### INPUT DATA
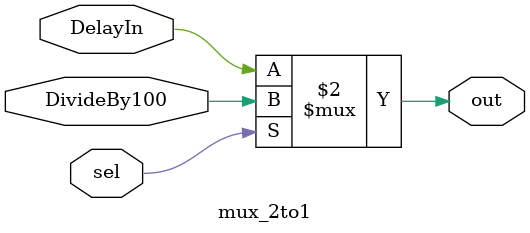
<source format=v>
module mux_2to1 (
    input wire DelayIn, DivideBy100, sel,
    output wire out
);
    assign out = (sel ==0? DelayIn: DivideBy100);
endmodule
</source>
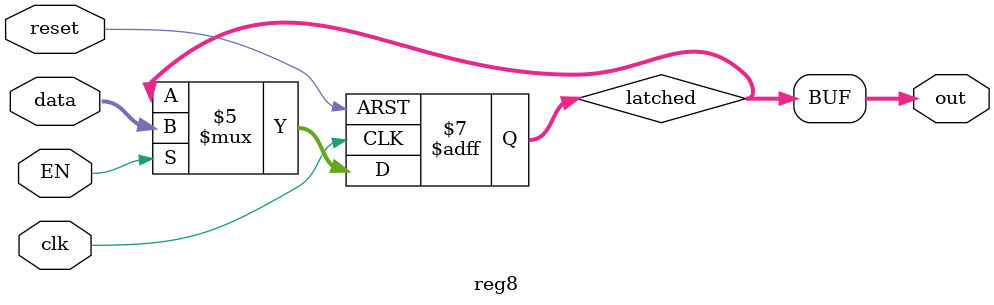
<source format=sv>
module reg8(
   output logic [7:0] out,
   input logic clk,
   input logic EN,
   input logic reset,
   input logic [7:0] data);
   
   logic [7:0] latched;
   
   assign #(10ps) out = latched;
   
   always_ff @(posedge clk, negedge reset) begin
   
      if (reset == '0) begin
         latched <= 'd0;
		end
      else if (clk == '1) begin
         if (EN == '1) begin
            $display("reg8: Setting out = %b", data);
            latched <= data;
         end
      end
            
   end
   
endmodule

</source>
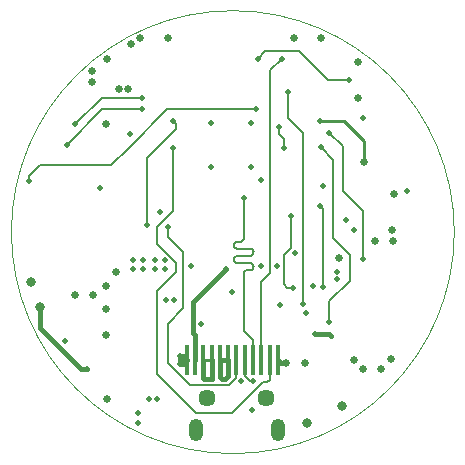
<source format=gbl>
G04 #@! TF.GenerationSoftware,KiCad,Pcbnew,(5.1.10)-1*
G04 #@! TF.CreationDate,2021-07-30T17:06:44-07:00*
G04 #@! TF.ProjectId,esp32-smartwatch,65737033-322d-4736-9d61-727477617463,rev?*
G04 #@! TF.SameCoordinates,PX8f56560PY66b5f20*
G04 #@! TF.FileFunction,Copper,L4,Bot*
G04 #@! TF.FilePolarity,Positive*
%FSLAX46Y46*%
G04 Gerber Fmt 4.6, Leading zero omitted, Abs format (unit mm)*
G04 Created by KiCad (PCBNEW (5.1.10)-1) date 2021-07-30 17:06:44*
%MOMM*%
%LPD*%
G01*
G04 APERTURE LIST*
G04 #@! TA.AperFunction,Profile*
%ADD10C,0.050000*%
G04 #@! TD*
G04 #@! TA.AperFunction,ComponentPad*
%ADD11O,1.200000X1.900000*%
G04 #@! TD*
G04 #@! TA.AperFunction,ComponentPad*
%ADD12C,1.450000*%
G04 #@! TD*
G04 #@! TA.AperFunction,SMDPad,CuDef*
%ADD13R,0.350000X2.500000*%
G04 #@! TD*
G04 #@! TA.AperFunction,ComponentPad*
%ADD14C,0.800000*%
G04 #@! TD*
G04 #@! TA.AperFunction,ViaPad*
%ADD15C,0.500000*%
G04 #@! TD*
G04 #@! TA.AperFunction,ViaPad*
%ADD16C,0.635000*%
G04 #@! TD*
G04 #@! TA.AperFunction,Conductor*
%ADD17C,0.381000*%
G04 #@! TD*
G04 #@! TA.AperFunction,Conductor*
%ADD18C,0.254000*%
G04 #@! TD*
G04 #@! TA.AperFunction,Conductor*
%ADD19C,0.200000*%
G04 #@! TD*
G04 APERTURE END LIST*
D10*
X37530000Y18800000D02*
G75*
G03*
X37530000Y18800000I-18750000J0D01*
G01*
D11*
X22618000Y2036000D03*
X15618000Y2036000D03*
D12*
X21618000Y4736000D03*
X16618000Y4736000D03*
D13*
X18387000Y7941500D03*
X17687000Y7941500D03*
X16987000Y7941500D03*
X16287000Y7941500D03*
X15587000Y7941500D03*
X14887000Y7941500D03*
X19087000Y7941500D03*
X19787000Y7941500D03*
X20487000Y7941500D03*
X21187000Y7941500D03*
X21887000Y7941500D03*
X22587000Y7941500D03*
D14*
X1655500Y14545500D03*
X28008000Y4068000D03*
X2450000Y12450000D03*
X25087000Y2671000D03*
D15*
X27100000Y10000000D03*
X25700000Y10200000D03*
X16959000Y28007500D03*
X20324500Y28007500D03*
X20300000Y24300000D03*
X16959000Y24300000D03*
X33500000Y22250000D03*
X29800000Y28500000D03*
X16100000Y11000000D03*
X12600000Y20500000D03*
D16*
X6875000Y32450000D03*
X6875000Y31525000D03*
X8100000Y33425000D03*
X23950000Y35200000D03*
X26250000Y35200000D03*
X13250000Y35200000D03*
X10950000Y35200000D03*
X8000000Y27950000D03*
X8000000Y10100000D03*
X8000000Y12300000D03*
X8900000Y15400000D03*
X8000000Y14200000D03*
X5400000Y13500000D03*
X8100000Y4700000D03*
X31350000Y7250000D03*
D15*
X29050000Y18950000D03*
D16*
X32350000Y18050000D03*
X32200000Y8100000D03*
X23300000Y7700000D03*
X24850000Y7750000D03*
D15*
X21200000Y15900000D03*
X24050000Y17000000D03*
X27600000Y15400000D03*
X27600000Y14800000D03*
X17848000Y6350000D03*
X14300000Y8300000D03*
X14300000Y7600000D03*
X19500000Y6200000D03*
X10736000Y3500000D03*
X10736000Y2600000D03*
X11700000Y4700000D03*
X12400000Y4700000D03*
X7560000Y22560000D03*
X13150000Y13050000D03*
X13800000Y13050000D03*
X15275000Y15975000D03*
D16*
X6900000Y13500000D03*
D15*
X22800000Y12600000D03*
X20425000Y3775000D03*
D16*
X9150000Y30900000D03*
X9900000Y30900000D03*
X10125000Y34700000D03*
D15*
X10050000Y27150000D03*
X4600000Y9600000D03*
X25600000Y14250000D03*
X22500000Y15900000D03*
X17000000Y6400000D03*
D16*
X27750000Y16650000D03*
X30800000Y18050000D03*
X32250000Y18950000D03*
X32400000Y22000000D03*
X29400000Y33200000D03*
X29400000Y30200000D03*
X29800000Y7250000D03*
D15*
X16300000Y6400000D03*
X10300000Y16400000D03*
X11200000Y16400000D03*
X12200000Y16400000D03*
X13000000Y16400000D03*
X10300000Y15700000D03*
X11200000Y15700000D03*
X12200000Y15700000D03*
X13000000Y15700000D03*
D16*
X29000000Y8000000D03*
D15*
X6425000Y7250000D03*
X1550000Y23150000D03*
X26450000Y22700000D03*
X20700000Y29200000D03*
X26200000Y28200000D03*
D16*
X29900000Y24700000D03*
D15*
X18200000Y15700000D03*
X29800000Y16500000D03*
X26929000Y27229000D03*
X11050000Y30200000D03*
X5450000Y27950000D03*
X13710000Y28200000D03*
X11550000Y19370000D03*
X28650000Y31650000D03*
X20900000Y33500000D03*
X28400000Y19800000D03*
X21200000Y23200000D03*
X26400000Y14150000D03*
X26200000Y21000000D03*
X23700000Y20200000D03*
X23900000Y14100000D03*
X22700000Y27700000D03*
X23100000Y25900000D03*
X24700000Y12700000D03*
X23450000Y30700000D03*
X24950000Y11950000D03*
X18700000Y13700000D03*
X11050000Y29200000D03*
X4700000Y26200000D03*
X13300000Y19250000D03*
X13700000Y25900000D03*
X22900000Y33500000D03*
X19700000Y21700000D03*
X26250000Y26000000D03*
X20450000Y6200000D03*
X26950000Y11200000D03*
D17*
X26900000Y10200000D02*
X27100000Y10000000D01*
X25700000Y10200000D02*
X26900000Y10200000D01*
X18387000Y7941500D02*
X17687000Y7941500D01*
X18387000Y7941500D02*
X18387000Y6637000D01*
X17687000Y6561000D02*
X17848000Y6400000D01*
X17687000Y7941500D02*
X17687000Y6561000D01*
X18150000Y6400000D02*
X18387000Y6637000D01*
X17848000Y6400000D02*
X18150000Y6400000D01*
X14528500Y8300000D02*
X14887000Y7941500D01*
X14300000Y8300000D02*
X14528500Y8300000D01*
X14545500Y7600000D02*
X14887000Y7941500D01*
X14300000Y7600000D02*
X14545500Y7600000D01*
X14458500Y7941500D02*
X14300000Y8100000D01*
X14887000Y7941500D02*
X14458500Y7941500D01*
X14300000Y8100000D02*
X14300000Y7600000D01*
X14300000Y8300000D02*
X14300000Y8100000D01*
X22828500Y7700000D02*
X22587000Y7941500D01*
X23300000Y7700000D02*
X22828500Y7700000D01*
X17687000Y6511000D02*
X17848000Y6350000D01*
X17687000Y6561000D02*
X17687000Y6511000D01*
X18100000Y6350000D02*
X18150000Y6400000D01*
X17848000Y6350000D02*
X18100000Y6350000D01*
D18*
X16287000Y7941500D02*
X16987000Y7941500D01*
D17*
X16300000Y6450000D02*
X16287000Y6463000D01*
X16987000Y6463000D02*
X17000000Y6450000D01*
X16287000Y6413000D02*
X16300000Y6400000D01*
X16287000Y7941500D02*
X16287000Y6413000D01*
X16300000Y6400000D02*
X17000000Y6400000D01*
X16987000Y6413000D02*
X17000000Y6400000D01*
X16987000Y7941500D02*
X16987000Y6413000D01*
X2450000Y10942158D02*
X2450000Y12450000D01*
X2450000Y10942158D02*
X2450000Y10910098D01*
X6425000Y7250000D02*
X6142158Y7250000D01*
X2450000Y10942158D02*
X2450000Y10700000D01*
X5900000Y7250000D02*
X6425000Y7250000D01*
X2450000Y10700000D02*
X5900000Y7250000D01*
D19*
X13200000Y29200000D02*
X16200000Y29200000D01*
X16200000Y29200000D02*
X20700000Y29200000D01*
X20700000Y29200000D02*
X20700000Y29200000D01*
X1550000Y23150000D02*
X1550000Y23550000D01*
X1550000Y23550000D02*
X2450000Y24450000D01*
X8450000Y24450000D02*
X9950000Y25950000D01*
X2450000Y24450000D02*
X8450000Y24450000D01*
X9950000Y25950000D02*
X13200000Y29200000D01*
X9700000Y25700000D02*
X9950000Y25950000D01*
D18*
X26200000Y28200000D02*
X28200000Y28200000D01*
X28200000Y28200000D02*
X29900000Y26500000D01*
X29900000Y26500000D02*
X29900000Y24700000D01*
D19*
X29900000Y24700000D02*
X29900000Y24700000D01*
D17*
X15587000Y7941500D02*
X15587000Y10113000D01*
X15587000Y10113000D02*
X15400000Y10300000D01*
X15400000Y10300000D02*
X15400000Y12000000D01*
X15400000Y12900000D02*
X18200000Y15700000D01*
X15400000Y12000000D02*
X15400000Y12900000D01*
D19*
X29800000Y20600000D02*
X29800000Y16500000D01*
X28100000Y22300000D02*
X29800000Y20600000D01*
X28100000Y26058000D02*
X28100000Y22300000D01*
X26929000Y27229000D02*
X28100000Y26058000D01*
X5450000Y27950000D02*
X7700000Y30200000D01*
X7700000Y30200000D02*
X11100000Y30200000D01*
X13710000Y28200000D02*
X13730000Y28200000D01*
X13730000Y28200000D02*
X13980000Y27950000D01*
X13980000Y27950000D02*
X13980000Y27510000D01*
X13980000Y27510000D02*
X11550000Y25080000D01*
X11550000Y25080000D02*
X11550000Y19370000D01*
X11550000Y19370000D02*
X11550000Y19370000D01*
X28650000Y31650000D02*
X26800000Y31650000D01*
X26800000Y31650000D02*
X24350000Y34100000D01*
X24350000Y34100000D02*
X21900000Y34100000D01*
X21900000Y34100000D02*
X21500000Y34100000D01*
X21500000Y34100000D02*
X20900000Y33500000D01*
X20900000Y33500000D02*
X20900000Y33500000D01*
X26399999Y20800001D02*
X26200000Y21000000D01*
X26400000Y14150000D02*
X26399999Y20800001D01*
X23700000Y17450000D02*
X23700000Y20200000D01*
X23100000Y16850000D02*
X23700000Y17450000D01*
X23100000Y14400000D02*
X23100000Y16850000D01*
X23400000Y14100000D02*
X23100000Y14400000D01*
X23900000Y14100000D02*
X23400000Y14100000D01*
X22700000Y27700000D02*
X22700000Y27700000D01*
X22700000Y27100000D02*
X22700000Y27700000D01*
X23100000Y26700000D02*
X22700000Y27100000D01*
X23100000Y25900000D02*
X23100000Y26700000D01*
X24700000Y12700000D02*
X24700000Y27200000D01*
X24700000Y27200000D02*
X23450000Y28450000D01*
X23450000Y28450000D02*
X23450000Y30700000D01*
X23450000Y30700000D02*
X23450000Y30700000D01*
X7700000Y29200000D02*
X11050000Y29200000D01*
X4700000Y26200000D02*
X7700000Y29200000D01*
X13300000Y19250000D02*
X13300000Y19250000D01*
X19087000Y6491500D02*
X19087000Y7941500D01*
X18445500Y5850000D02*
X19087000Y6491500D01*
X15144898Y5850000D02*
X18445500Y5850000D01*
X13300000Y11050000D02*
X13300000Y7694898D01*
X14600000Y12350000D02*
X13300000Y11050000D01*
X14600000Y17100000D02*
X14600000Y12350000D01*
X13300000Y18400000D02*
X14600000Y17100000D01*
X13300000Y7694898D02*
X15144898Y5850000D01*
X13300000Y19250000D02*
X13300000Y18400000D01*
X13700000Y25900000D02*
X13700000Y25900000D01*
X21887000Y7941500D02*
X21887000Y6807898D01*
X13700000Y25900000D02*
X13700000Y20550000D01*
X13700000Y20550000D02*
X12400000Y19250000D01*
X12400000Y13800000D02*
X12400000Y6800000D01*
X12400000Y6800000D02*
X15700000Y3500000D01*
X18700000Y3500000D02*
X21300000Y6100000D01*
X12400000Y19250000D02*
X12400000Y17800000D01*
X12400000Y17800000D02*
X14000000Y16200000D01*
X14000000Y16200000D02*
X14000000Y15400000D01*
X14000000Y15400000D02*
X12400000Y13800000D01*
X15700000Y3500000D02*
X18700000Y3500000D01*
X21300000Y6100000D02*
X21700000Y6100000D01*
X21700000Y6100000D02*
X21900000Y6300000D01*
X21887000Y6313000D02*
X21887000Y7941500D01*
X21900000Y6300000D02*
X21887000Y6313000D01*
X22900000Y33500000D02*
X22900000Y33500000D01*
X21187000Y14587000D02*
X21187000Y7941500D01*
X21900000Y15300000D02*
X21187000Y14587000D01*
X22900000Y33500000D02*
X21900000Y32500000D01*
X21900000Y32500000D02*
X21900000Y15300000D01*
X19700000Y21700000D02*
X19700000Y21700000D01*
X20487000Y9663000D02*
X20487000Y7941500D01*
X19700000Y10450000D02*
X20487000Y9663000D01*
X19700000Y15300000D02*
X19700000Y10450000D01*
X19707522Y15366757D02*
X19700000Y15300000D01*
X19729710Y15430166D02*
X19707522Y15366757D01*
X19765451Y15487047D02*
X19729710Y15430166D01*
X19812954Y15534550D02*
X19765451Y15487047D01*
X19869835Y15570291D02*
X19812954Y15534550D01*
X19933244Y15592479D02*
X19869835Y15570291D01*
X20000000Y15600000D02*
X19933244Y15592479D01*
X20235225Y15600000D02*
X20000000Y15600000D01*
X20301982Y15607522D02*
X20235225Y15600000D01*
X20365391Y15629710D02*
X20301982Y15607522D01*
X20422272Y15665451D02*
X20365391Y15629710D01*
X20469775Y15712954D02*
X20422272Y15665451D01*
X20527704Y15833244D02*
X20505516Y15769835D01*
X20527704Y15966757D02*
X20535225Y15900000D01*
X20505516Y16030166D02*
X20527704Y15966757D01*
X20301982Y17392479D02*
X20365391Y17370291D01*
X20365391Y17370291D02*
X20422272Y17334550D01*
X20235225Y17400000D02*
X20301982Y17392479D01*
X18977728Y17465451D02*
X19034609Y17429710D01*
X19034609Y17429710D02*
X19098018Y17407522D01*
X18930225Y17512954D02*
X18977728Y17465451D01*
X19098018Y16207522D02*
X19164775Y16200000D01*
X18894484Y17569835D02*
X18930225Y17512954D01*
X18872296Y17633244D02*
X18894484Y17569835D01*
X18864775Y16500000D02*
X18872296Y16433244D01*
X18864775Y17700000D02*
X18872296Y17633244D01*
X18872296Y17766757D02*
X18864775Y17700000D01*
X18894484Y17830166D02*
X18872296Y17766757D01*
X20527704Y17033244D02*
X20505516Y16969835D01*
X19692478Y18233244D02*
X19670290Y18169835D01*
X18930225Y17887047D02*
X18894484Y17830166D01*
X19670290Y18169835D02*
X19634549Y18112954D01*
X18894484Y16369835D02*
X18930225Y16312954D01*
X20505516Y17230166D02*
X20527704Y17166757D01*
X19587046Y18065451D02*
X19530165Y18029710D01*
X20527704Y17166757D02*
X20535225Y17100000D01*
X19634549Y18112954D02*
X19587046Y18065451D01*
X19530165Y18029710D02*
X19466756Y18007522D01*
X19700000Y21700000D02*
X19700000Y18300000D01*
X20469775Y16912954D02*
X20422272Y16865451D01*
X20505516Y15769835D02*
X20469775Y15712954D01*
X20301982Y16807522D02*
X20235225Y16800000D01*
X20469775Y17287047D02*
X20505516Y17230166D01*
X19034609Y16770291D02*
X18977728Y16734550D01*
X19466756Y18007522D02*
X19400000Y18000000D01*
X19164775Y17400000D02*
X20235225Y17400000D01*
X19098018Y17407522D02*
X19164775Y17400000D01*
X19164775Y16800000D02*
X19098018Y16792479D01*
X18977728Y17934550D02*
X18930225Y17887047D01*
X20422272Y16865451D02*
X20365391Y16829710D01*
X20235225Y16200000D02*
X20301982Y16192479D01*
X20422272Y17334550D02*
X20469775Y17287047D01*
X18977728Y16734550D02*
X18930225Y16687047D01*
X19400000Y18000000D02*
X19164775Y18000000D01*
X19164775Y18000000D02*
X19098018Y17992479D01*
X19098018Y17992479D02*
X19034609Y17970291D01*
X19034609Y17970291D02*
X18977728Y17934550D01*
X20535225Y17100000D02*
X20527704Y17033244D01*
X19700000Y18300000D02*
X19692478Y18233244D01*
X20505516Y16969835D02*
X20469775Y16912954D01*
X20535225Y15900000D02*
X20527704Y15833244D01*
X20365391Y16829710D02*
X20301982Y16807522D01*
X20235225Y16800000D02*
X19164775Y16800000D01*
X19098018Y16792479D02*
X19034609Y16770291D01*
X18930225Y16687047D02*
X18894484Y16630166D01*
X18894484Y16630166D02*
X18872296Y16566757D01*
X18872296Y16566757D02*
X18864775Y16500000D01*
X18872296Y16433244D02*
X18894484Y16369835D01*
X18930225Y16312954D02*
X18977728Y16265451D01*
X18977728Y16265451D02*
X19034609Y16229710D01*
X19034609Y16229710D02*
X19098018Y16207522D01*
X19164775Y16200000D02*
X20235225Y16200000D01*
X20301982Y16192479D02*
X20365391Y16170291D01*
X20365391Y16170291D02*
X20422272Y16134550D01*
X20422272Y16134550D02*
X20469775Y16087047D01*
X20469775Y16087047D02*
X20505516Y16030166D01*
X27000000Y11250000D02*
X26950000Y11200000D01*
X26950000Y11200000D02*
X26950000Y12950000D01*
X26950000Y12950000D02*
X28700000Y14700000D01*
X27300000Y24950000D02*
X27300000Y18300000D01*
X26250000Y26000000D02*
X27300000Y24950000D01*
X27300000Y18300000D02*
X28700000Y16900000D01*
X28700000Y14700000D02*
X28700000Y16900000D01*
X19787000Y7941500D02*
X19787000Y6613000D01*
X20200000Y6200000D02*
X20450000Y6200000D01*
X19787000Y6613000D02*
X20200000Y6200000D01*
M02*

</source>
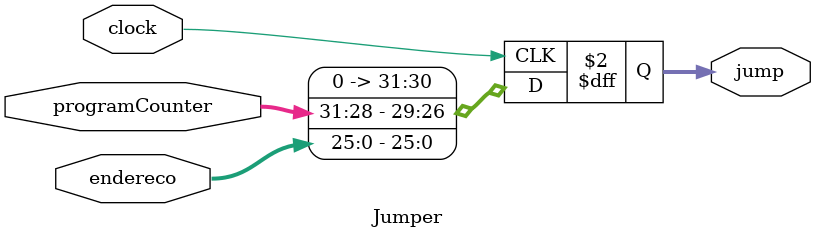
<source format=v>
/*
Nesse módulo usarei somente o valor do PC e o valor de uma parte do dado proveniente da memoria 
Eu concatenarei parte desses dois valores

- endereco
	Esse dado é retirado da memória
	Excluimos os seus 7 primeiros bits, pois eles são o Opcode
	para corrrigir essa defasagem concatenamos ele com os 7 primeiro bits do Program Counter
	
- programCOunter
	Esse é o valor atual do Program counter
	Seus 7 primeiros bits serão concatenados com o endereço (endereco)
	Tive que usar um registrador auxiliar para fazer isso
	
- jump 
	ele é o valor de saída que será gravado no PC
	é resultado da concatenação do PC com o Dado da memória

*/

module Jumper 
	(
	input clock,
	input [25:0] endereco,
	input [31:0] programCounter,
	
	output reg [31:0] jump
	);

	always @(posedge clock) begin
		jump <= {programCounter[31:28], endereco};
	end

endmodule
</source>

### ASSIGNMENT
Locate all lines in the listing above with the word "clock" and copy them.

### ANSWER SPACE
	input clock,
	always @(posedge clock) begin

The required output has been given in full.